Problema a resolver >> Digite novamente todas as linhas abaixo, sem alterar nenhum caractere.

Dados brutos >>
===============
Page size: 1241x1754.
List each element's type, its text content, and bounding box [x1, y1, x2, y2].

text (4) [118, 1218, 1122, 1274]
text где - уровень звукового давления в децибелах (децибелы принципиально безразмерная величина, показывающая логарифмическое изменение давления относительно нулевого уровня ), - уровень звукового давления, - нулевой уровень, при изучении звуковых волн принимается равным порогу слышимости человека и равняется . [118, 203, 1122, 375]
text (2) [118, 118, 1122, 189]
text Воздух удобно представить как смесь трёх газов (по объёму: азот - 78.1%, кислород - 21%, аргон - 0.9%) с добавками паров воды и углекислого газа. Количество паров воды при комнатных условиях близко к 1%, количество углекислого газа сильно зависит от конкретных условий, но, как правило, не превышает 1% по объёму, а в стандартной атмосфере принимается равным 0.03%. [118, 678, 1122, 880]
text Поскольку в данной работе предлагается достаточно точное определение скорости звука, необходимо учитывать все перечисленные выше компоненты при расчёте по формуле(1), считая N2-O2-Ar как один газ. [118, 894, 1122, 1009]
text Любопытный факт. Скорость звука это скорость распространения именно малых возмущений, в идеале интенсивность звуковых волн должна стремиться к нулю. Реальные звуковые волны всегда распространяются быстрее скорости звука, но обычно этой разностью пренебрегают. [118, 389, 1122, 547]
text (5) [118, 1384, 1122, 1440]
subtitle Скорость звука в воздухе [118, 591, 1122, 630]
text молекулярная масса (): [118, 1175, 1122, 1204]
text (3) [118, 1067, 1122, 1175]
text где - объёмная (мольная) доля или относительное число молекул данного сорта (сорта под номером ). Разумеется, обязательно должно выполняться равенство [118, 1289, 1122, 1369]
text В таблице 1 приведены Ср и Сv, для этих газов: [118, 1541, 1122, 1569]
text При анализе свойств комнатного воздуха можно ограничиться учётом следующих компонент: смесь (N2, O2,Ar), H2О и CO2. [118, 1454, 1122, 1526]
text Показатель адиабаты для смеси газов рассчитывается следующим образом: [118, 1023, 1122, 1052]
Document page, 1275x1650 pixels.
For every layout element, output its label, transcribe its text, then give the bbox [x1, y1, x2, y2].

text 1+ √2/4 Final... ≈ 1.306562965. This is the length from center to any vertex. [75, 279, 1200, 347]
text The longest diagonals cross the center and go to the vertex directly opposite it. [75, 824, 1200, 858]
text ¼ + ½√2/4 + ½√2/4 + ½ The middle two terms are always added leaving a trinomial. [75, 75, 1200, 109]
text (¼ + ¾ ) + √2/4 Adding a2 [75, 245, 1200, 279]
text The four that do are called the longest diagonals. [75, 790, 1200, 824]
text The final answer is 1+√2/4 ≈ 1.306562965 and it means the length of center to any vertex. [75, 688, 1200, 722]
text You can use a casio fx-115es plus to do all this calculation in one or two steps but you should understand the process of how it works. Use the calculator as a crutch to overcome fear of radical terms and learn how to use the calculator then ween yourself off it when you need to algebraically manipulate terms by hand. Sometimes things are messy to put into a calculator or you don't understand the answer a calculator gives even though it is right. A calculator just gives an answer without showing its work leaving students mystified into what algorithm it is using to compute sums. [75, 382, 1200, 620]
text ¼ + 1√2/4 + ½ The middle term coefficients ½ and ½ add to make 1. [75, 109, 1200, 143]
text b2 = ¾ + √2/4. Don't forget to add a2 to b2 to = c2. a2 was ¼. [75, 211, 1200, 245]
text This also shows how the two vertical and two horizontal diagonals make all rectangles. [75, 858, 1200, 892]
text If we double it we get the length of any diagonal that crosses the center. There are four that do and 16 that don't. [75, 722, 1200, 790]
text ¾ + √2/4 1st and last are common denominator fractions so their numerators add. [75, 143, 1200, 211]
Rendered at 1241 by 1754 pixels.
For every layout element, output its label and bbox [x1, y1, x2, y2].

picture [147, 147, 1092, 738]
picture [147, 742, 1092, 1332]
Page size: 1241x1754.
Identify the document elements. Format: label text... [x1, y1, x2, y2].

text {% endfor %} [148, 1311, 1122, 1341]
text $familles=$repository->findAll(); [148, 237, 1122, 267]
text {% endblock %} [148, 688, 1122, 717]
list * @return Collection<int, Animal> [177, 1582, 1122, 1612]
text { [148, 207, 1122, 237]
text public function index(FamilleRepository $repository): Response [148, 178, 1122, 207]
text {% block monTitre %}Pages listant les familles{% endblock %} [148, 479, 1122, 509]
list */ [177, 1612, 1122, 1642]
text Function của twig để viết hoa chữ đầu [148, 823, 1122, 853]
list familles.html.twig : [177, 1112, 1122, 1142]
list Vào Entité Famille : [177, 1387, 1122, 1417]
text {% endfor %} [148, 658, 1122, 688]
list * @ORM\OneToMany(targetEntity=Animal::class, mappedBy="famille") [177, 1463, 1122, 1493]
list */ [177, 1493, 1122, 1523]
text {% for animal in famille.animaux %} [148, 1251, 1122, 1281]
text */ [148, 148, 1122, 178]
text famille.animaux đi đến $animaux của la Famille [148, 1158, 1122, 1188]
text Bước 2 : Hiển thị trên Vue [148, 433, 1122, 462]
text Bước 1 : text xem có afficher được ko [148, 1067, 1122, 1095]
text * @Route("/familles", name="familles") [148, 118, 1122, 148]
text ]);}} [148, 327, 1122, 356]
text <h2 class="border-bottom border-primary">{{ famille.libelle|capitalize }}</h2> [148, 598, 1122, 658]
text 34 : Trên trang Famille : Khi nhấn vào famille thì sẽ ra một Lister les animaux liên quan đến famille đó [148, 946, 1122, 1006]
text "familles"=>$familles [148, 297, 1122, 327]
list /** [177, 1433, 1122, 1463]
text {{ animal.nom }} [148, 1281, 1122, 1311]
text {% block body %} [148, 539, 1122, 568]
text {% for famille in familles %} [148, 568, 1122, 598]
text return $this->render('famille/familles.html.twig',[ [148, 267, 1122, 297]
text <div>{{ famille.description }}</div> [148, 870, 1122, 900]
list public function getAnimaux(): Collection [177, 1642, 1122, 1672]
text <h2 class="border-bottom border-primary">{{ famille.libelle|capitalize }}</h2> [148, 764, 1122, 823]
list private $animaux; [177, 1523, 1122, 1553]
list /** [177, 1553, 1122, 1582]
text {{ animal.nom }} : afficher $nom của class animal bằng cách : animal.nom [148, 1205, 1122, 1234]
===============
Solução do exercício >>
Page size: 1241x1754.
List each element's type, its text content, and bounding box [x1, y1, x2, y2].

text (4) [118, 1218, 1122, 1274]
text где - уровень звукового давления в децибелах (децибелы принципиально безразмерная величина, показывающая логарифмическое изменение давления относительно нулевого уровня ), - уровень звукового давления, - нулевой уровень, при изучении звуковых волн принимается равным порогу слышимости человека и равняется . [118, 203, 1122, 375]
text (2) [118, 118, 1122, 189]
text Воздух удобно представить как смесь трёх газов (по объёму: азот - 78.1%, кислород - 21%, аргон - 0.9%) с добавками паров воды и углекислого газа. Количество паров воды при комнатных условиях близко к 1%, количество углекислого газа сильно зависит от конкретных условий, но, как правило, не превышает 1% по объёму, а в стандартной атмосфере принимается равным 0.03%. [118, 678, 1122, 880]
text Поскольку в данной работе предлагается достаточно точное определение скорости звука, необходимо учитывать все перечисленные выше компоненты при расчёте по формуле(1), считая N2-O2-Ar как один газ. [118, 894, 1122, 1009]
text Любопытный факт. Скорость звука это скорость распространения именно малых возмущений, в идеале интенсивность звуковых волн должна стремиться к нулю. Реальные звуковые волны всегда распространяются быстрее скорости звука, но обычно этой разностью пренебрегают. [118, 389, 1122, 547]
text (5) [118, 1384, 1122, 1440]
subtitle Скорость звука в воздухе [118, 591, 1122, 630]
text молекулярная масса (): [118, 1175, 1122, 1204]
text (3) [118, 1067, 1122, 1175]
text где - объёмная (мольная) доля или относительное число молекул данного сорта (сорта под номером ). Разумеется, обязательно должно выполняться равенство [118, 1289, 1122, 1369]
text В таблице 1 приведены Ср и Сv, для этих газов: [118, 1541, 1122, 1569]
text При анализе свойств комнатного воздуха можно ограничиться учётом следующих компонент: смесь (N2, O2,Ar), H2О и CO2. [118, 1454, 1122, 1526]
text Показатель адиабаты для смеси газов рассчитывается следующим образом: [118, 1023, 1122, 1052]
Document page, 1275x1650 pixels.
For every layout element, output its label, transcribe its text, then give the bbox [x1, y1, x2, y2].

text 1+ √2/4 Final... ≈ 1.306562965. This is the length from center to any vertex. [75, 279, 1200, 347]
text The longest diagonals cross the center and go to the vertex directly opposite it. [75, 824, 1200, 858]
text ¼ + ½√2/4 + ½√2/4 + ½ The middle two terms are always added leaving a trinomial. [75, 75, 1200, 109]
text (¼ + ¾ ) + √2/4 Adding a2 [75, 245, 1200, 279]
text The four that do are called the longest diagonals. [75, 790, 1200, 824]
text The final answer is 1+√2/4 ≈ 1.306562965 and it means the length of center to any vertex. [75, 688, 1200, 722]
text You can use a casio fx-115es plus to do all this calculation in one or two steps but you should understand the process of how it works. Use the calculator as a crutch to overcome fear of radical terms and learn how to use the calculator then ween yourself off it when you need to algebraically manipulate terms by hand. Sometimes things are messy to put into a calculator or you don't understand the answer a calculator gives even though it is right. A calculator just gives an answer without showing its work leaving students mystified into what algorithm it is using to compute sums. [75, 382, 1200, 620]
text ¼ + 1√2/4 + ½ The middle term coefficients ½ and ½ add to make 1. [75, 109, 1200, 143]
text b2 = ¾ + √2/4. Don't forget to add a2 to b2 to = c2. a2 was ¼. [75, 211, 1200, 245]
text This also shows how the two vertical and two horizontal diagonals make all rectangles. [75, 858, 1200, 892]
text If we double it we get the length of any diagonal that crosses the center. There are four that do and 16 that don't. [75, 722, 1200, 790]
text ¾ + √2/4 1st and last are common denominator fractions so their numerators add. [75, 143, 1200, 211]
Rendered at 1241 by 1754 pixels.
For every layout element, output its label and bbox [x1, y1, x2, y2].

picture [147, 147, 1092, 738]
picture [147, 742, 1092, 1332]
Page size: 1241x1754.
Identify the document elements. Format: label text... [x1, y1, x2, y2].

text {% endfor %} [148, 1311, 1122, 1341]
text $familles=$repository->findAll(); [148, 237, 1122, 267]
text {% endblock %} [148, 688, 1122, 717]
list * @return Collection<int, Animal> [177, 1582, 1122, 1612]
text { [148, 207, 1122, 237]
text public function index(FamilleRepository $repository): Response [148, 178, 1122, 207]
text {% block monTitre %}Pages listant les familles{% endblock %} [148, 479, 1122, 509]
list */ [177, 1612, 1122, 1642]
text Function của twig để viết hoa chữ đầu [148, 823, 1122, 853]
list familles.html.twig : [177, 1112, 1122, 1142]
list Vào Entité Famille : [177, 1387, 1122, 1417]
text {% endfor %} [148, 658, 1122, 688]
list * @ORM\OneToMany(targetEntity=Animal::class, mappedBy="famille") [177, 1463, 1122, 1493]
list */ [177, 1493, 1122, 1523]
text {% for animal in famille.animaux %} [148, 1251, 1122, 1281]
text */ [148, 148, 1122, 178]
text famille.animaux đi đến $animaux của la Famille [148, 1158, 1122, 1188]
text Bước 2 : Hiển thị trên Vue [148, 433, 1122, 462]
text Bước 1 : text xem có afficher được ko [148, 1067, 1122, 1095]
text * @Route("/familles", name="familles") [148, 118, 1122, 148]
text ]);}} [148, 327, 1122, 356]
text <h2 class="border-bottom border-primary">{{ famille.libelle|capitalize }}</h2> [148, 598, 1122, 658]
text 34 : Trên trang Famille : Khi nhấn vào famille thì sẽ ra một Lister les animaux liên quan đến famille đó [148, 946, 1122, 1006]
text "familles"=>$familles [148, 297, 1122, 327]
list /** [177, 1433, 1122, 1463]
text {{ animal.nom }} [148, 1281, 1122, 1311]
text {% block body %} [148, 539, 1122, 568]
text {% for famille in familles %} [148, 568, 1122, 598]
text return $this->render('famille/familles.html.twig',[ [148, 267, 1122, 297]
text <div>{{ famille.description }}</div> [148, 870, 1122, 900]
list public function getAnimaux(): Collection [177, 1642, 1122, 1672]
text <h2 class="border-bottom border-primary">{{ famille.libelle|capitalize }}</h2> [148, 764, 1122, 823]
list private $animaux; [177, 1523, 1122, 1553]
list /** [177, 1553, 1122, 1582]
text {{ animal.nom }} : afficher $nom của class animal bằng cách : animal.nom [148, 1205, 1122, 1234]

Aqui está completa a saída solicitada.